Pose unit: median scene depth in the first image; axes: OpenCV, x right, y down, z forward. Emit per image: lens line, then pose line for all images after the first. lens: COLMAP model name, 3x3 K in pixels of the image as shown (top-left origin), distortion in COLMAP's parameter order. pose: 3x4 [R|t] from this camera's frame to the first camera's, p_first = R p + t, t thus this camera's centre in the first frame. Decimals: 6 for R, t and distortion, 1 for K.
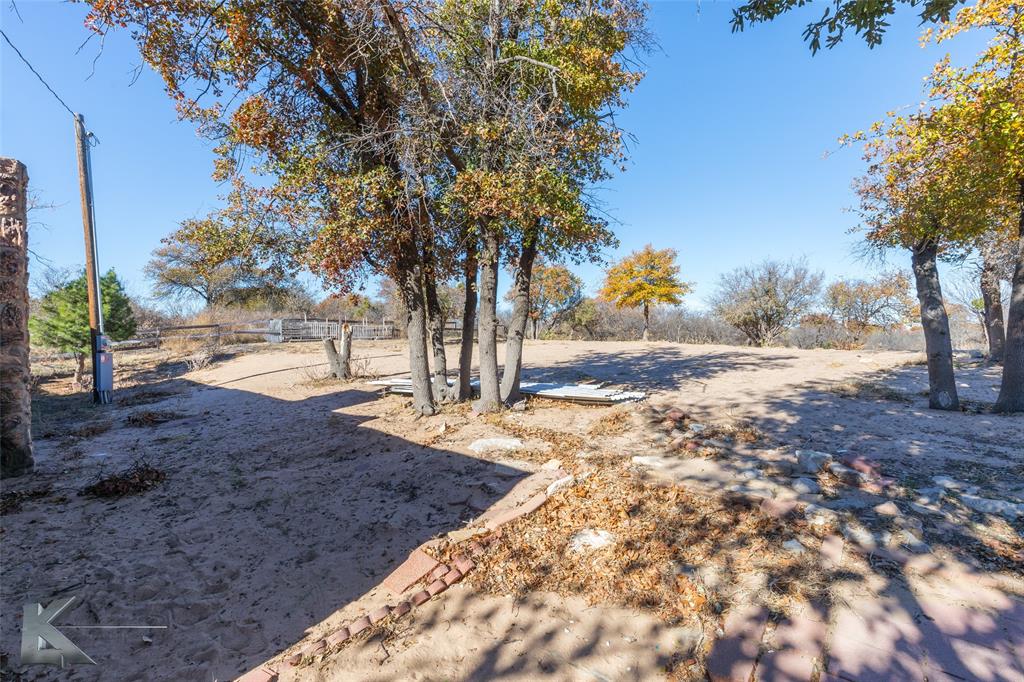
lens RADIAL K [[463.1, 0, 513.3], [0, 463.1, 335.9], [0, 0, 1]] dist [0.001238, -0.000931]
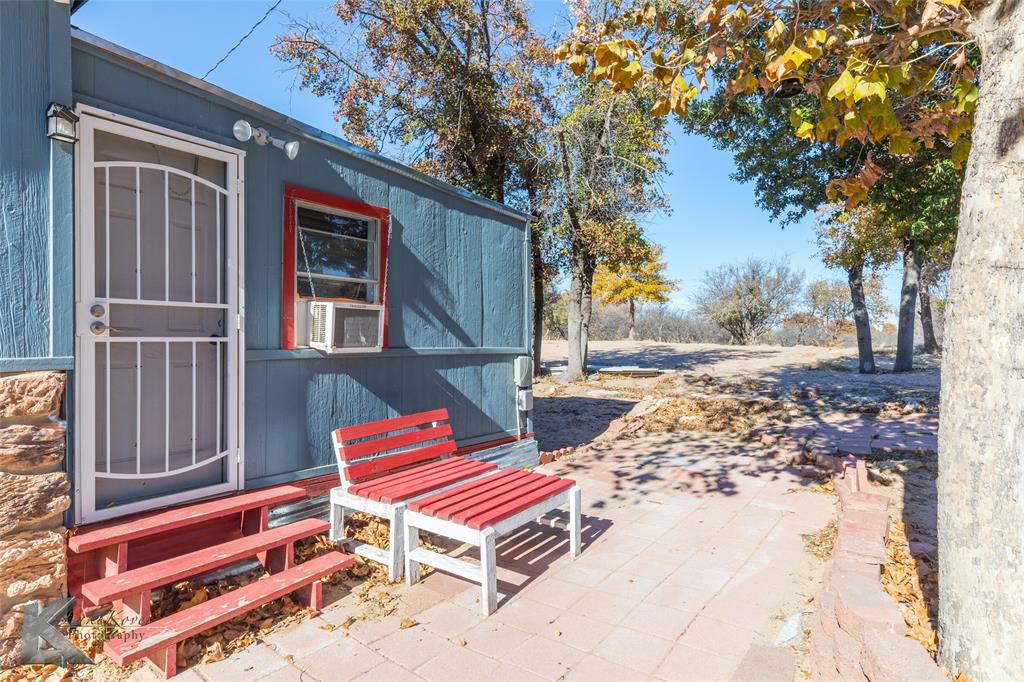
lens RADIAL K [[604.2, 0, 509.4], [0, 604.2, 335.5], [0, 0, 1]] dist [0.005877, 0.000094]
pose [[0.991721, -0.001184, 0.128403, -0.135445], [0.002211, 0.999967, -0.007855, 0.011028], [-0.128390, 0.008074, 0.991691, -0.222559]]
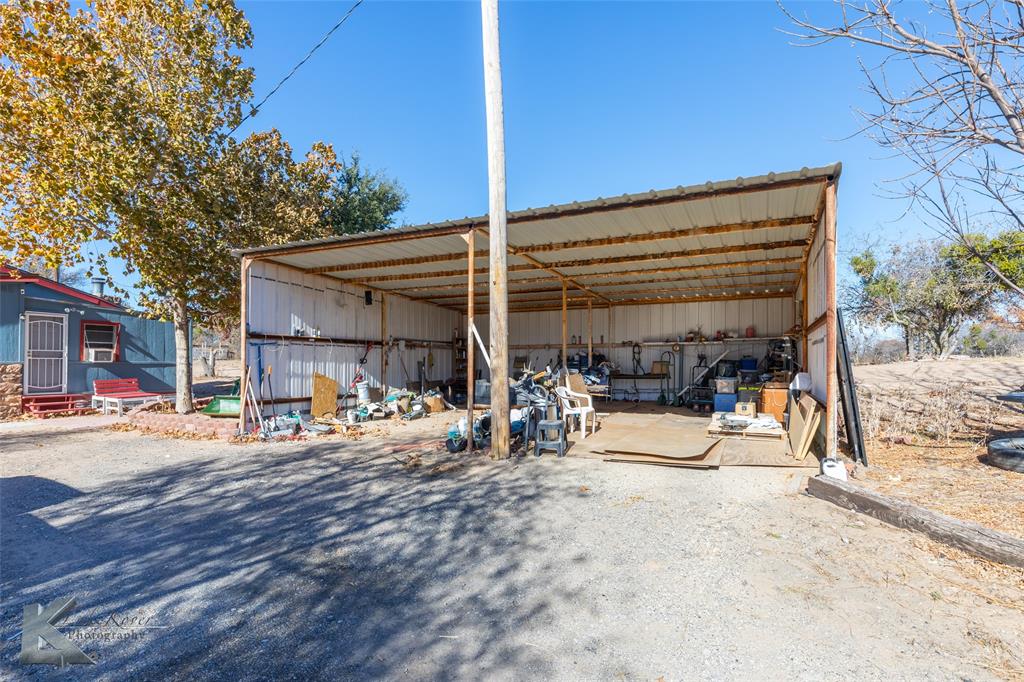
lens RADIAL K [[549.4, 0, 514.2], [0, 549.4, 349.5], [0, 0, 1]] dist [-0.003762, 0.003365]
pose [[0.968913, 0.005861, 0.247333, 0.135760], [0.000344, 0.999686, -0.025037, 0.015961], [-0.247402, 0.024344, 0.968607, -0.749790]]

--

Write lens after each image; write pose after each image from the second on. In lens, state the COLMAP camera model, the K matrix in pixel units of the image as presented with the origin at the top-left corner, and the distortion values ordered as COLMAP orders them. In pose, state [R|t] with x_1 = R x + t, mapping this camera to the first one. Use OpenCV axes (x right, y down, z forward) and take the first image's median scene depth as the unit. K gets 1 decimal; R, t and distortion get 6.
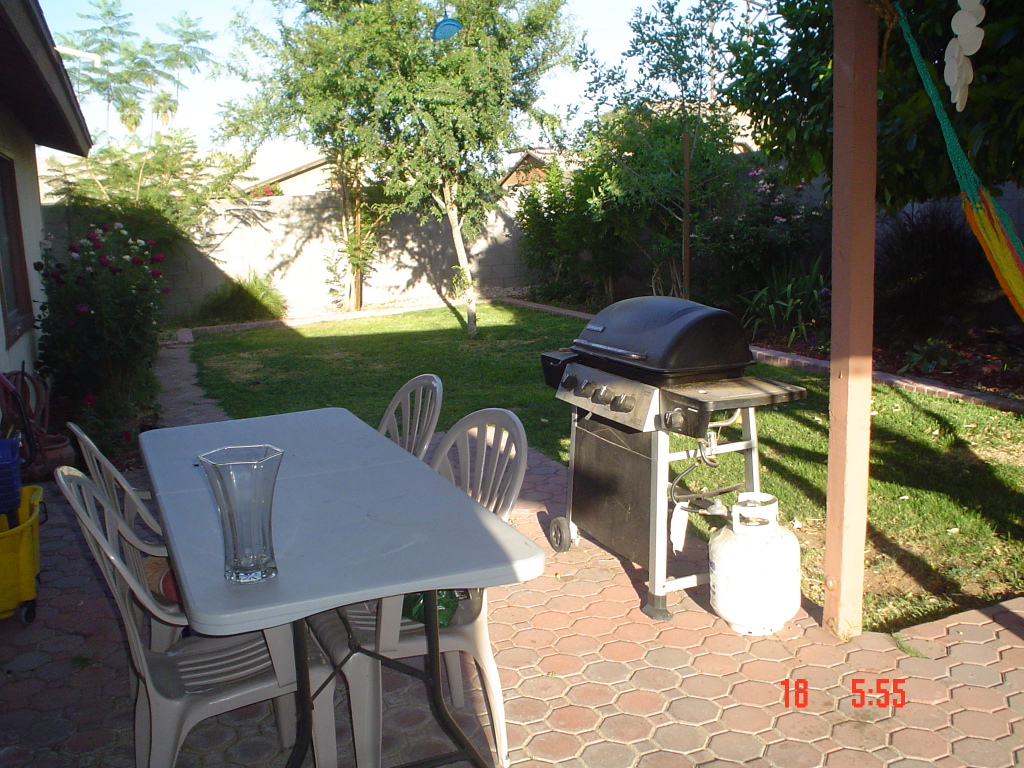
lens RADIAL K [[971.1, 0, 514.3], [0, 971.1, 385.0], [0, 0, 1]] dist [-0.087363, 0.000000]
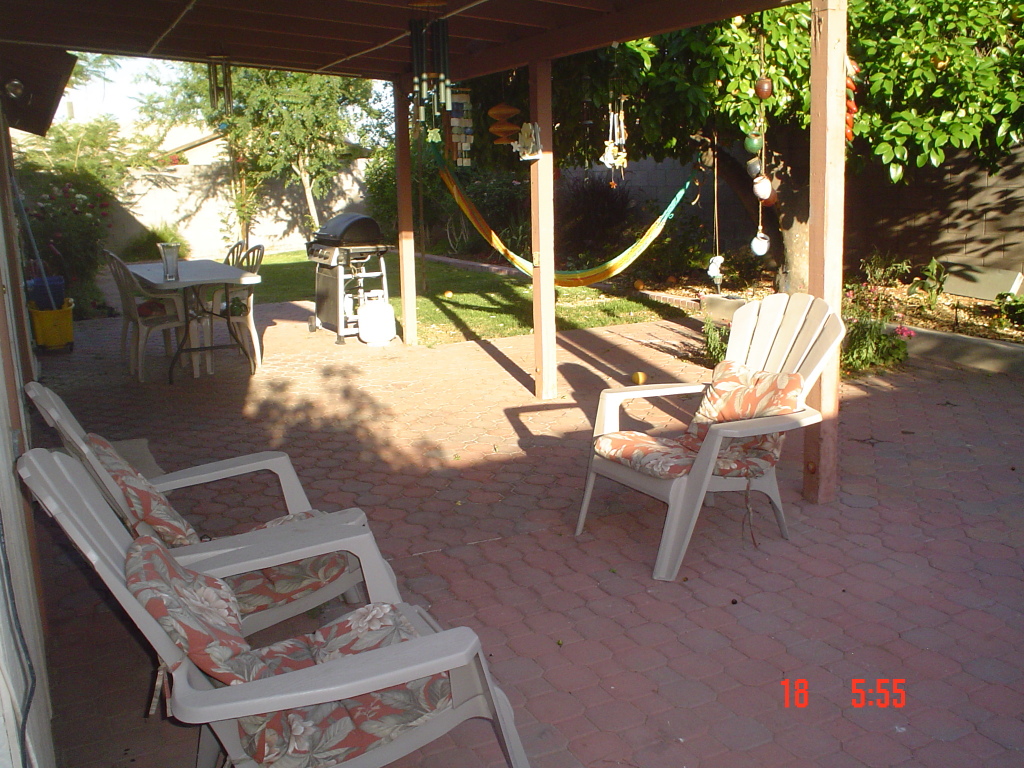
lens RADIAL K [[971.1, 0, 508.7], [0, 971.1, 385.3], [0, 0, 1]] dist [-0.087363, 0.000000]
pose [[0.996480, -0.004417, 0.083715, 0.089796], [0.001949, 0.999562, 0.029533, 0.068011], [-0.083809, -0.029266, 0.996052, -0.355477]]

▶ _Task to complete_
Retype the lines between the one containing "Write lens after" and the one containing "-0.029266, 0.996052, -0.355477]]", inclusive, leaving out the pictures.

▶ _Answer for the task_
Write lens after each image; write pose after each image from the second on. In lens, state the COLMAP camera model, the K matrix in pixel units of the image as presented with the origin at the top-left corner, and the distortion values ordered as COLMAP orders them. In pose, state [R|t] with x_1 = R x + t, mapping this camera to the first one. Use OpenCV axes (x right, y down, z forward) and take the first image's median scene depth as the unit. K gets 1 decimal; R, t and distortion get 6.
lens RADIAL K [[971.1, 0, 514.3], [0, 971.1, 385.0], [0, 0, 1]] dist [-0.087363, 0.000000]
lens RADIAL K [[971.1, 0, 508.7], [0, 971.1, 385.3], [0, 0, 1]] dist [-0.087363, 0.000000]
pose [[0.996480, -0.004417, 0.083715, 0.089796], [0.001949, 0.999562, 0.029533, 0.068011], [-0.083809, -0.029266, 0.996052, -0.355477]]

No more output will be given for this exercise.